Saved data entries
___

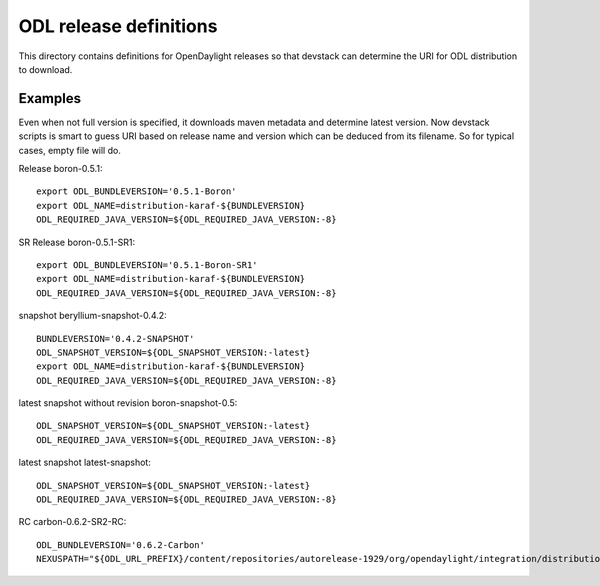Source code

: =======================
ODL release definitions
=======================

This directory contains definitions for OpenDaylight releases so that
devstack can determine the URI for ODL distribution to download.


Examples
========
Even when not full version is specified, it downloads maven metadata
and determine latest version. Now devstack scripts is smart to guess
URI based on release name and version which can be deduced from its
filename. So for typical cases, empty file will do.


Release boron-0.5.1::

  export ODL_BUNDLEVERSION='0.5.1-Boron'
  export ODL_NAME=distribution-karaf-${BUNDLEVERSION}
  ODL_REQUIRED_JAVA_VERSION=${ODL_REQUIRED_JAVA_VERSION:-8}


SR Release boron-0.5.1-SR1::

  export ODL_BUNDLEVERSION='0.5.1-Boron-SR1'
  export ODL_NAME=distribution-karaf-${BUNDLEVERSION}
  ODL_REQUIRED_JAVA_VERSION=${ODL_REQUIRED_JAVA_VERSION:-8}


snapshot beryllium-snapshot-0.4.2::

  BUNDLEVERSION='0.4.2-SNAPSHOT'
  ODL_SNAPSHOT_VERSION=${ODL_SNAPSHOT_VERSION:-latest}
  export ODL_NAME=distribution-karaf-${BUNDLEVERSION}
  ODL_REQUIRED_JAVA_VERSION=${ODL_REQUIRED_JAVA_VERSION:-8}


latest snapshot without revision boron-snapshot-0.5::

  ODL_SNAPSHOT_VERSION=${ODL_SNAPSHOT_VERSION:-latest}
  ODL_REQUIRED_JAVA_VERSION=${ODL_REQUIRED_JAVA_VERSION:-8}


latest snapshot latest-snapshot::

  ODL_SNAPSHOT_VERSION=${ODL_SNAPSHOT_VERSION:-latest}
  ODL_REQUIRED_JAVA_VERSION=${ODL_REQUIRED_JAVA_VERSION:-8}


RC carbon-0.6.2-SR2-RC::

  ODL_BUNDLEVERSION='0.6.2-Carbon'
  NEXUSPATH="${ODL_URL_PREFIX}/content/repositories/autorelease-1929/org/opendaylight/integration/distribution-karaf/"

___

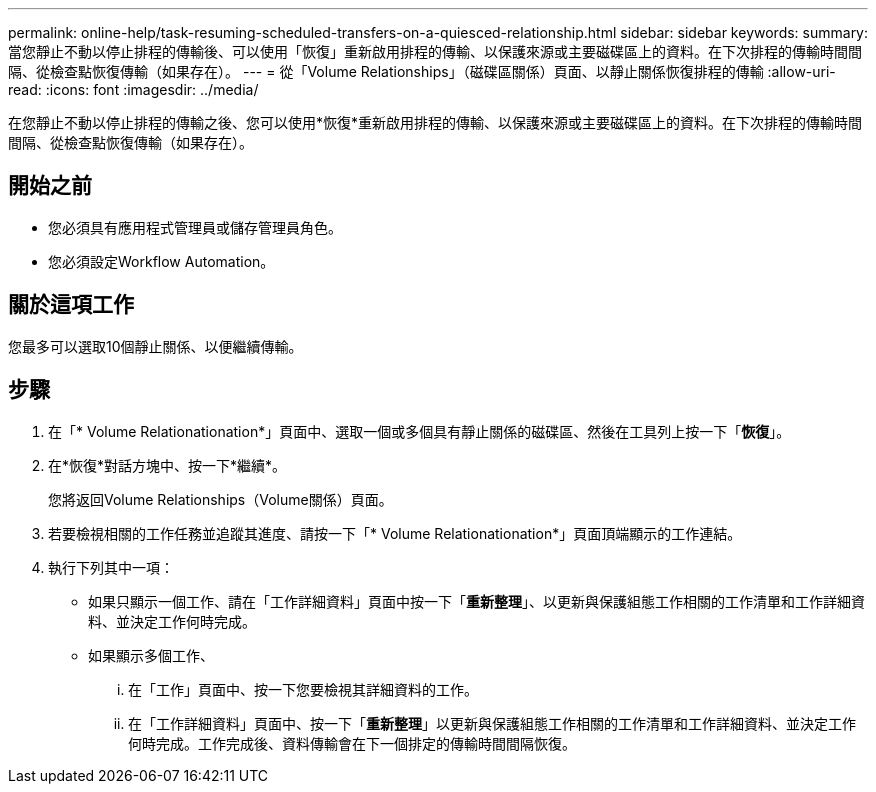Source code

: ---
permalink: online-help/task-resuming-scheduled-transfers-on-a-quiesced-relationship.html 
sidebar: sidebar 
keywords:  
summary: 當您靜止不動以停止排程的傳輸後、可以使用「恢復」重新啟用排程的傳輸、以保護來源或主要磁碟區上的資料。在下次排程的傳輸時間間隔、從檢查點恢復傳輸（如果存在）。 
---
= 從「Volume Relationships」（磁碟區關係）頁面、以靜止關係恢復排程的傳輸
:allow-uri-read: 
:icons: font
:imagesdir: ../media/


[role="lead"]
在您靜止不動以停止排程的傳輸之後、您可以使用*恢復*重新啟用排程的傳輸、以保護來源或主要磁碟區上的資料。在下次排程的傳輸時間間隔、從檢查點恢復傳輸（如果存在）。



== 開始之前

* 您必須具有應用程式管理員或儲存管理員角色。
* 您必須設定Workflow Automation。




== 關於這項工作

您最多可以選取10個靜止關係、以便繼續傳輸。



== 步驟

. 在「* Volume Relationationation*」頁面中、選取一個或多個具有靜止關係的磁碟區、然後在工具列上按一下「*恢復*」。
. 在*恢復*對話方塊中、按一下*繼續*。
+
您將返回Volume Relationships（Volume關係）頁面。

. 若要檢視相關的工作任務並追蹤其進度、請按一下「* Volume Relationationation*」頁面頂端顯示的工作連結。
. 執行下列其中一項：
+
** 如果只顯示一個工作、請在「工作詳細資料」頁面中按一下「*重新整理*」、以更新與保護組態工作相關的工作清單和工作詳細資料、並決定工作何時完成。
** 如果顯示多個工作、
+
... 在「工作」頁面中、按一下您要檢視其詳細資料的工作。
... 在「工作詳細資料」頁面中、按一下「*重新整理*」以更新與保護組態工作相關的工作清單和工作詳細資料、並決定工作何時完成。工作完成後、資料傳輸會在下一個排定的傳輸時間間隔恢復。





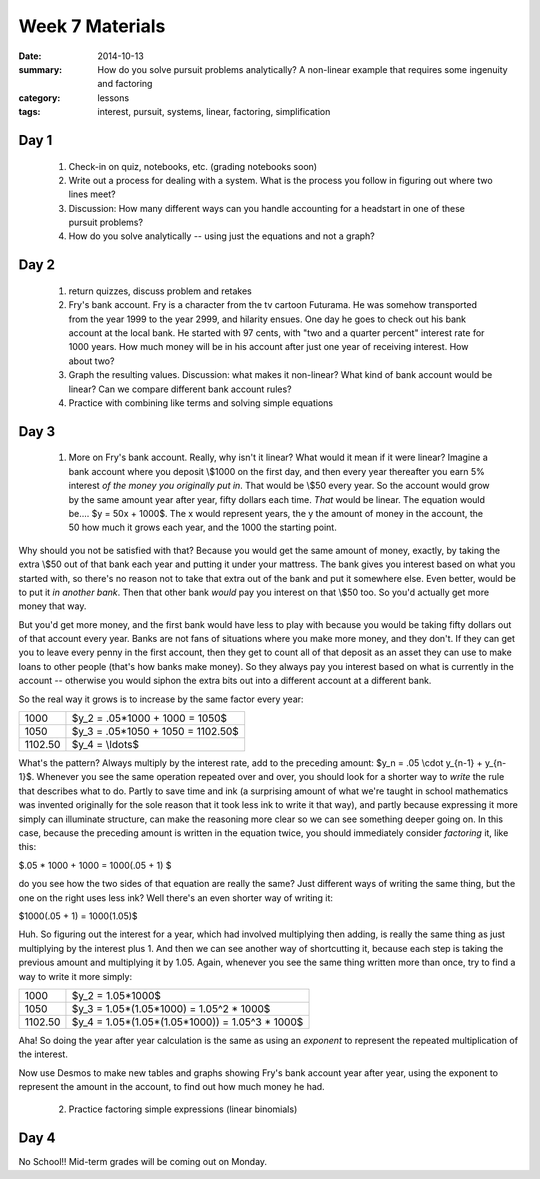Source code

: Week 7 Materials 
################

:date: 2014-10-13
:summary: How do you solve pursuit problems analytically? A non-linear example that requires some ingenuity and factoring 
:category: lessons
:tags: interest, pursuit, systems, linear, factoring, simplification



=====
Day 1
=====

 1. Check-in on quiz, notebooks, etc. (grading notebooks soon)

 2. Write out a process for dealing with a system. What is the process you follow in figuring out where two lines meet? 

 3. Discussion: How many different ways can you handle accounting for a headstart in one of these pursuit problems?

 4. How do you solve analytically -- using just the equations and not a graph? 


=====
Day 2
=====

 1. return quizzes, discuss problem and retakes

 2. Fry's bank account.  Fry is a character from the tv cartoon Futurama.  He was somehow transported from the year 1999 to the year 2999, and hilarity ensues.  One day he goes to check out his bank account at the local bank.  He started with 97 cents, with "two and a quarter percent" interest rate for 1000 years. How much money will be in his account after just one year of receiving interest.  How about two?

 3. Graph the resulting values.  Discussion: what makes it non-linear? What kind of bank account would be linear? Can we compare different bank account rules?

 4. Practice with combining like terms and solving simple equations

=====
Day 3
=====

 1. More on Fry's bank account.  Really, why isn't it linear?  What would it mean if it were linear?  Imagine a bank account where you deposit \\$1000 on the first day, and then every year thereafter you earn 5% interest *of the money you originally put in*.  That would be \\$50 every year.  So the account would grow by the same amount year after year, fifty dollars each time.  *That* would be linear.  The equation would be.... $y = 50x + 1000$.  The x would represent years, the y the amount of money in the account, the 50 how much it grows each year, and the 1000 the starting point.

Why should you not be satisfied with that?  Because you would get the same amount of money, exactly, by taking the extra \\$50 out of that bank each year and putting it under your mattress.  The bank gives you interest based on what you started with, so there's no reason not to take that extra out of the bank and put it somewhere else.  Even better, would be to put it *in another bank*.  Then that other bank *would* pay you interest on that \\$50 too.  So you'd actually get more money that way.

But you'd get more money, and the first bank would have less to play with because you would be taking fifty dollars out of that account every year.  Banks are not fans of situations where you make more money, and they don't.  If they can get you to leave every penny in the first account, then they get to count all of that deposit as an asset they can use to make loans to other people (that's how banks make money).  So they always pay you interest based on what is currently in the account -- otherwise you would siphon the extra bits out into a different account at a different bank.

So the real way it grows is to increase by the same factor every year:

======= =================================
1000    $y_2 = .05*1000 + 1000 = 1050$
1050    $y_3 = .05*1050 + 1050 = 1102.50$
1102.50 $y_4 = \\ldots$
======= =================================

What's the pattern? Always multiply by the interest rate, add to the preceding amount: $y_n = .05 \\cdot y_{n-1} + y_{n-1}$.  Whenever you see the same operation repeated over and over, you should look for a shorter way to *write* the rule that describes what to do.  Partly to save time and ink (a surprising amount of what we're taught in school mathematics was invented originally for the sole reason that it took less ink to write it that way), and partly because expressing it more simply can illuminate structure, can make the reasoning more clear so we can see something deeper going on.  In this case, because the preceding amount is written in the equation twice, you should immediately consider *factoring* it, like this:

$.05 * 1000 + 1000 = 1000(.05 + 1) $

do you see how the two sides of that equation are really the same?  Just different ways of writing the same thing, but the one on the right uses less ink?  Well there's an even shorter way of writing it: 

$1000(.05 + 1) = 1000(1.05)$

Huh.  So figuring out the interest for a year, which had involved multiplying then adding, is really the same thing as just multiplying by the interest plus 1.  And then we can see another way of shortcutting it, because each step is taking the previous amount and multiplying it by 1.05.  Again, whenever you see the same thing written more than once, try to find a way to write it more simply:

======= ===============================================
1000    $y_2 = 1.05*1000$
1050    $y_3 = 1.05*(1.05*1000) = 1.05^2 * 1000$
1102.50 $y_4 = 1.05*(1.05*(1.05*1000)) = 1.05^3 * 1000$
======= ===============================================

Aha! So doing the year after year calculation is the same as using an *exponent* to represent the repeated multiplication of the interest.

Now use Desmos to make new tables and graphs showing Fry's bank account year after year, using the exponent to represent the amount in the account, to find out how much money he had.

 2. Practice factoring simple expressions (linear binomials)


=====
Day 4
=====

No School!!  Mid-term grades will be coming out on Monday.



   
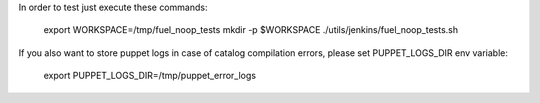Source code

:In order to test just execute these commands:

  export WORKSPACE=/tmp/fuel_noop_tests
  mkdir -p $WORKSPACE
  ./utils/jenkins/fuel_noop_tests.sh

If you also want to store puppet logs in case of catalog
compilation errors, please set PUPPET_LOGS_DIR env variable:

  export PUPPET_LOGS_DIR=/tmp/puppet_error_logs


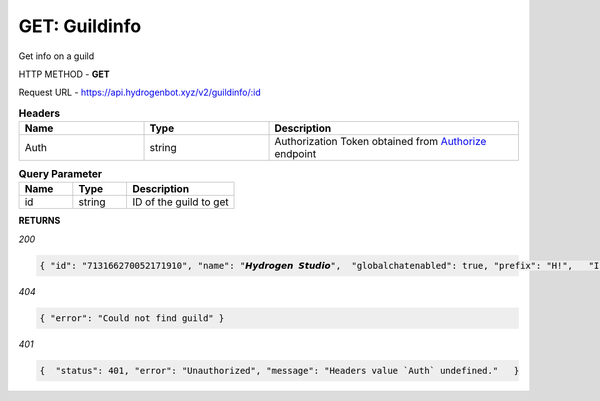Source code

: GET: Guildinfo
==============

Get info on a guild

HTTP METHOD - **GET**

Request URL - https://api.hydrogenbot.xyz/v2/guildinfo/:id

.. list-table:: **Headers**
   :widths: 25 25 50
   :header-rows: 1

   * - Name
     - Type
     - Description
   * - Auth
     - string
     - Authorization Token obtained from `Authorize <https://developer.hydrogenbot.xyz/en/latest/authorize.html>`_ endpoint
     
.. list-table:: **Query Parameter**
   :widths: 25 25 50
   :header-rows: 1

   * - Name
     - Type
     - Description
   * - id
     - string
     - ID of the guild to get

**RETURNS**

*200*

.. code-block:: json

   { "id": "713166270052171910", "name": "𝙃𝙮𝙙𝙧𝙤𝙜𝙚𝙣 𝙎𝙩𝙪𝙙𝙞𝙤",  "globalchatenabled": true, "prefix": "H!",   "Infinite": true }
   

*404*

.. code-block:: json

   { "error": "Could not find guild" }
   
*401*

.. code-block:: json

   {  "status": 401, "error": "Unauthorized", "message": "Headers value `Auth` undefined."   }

___

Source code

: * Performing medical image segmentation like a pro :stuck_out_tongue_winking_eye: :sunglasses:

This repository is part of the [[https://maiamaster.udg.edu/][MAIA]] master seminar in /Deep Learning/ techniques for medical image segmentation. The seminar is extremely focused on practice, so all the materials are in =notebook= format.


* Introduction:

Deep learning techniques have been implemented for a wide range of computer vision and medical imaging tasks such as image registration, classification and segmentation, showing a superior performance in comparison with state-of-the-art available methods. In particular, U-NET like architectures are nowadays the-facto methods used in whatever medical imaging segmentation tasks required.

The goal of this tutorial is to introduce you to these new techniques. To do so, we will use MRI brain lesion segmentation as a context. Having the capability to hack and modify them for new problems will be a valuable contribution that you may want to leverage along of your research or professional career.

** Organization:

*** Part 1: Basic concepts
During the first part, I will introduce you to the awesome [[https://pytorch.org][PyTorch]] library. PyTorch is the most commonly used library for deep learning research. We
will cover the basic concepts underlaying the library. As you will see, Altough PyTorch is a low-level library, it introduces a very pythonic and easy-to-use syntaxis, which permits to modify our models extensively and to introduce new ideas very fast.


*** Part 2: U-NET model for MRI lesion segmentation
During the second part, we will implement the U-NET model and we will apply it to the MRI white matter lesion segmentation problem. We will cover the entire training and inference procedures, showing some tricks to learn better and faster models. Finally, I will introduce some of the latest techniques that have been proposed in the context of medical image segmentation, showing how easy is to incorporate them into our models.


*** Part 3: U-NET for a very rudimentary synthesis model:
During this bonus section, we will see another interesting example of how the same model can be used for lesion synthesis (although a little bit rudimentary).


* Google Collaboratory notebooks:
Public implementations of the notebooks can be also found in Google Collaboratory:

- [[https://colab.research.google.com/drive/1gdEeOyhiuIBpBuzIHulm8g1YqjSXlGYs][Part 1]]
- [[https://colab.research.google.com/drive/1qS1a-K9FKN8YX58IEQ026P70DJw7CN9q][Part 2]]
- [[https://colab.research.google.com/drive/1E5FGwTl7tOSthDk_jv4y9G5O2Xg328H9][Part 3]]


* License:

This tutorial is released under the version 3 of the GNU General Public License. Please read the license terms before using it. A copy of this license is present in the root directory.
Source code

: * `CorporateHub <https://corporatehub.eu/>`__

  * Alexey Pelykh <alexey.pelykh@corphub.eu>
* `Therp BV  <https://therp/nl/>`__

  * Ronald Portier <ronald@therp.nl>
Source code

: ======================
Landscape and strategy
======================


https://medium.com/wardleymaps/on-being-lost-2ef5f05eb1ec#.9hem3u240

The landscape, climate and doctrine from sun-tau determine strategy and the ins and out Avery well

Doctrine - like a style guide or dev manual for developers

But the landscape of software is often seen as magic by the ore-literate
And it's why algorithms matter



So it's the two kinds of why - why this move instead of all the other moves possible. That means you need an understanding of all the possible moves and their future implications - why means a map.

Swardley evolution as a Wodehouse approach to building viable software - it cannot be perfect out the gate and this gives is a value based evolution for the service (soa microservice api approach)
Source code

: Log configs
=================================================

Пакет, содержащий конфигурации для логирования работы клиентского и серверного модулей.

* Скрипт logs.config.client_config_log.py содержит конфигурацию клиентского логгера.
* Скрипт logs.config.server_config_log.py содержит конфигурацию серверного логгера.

___

## REQUIREMENT
If a line of the records above holds the string "export", count it; then state only how many such lines there are.

## RESULT OF THIS EXERCISE
7